ACTION ITEM: Collect every line below that contains the word "chart".

RECORDED INFORMATION:
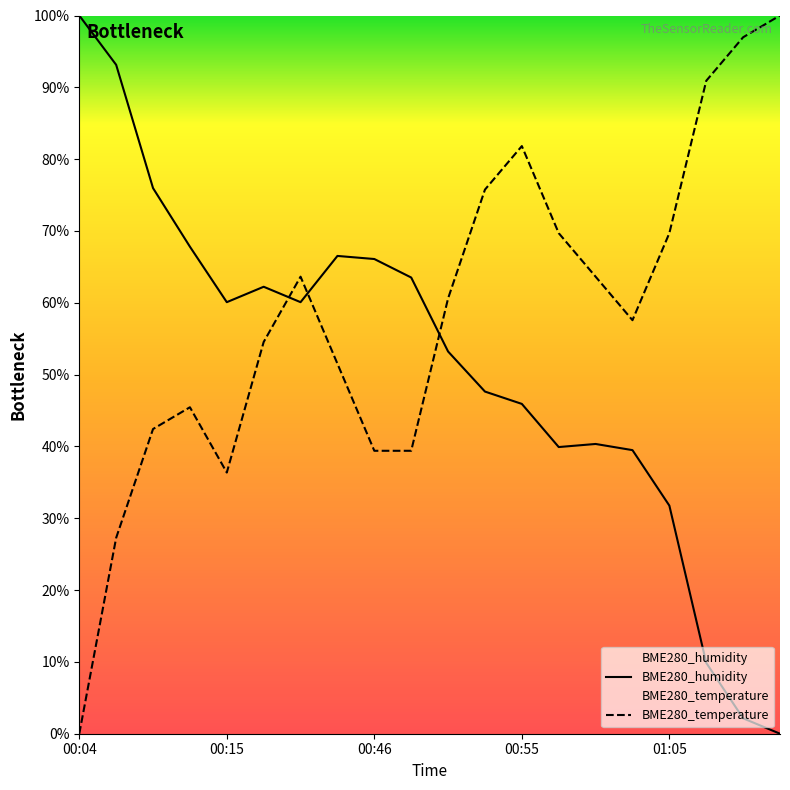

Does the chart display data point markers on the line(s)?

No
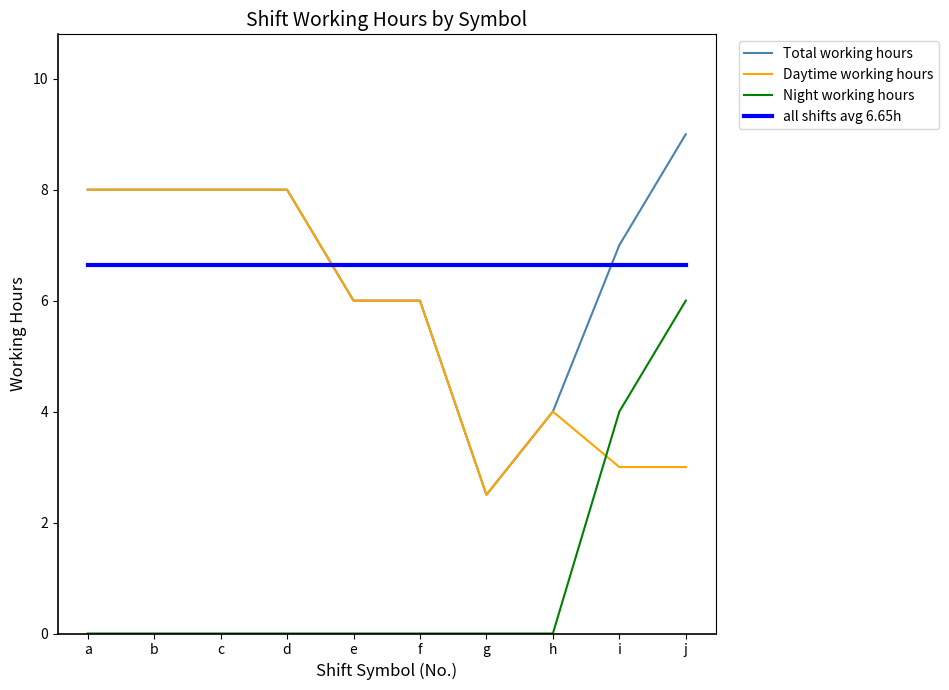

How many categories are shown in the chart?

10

...

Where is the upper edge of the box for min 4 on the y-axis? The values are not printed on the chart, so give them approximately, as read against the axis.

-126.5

EXERCISE ANSWER:
Does the chart display data point markers on the line(s)?
How many categories are shown in the chart?
Where is the upper edge of the box for min 4 on the y-axis? The values are not printed on the chart, so give them approximately, as read against the axis.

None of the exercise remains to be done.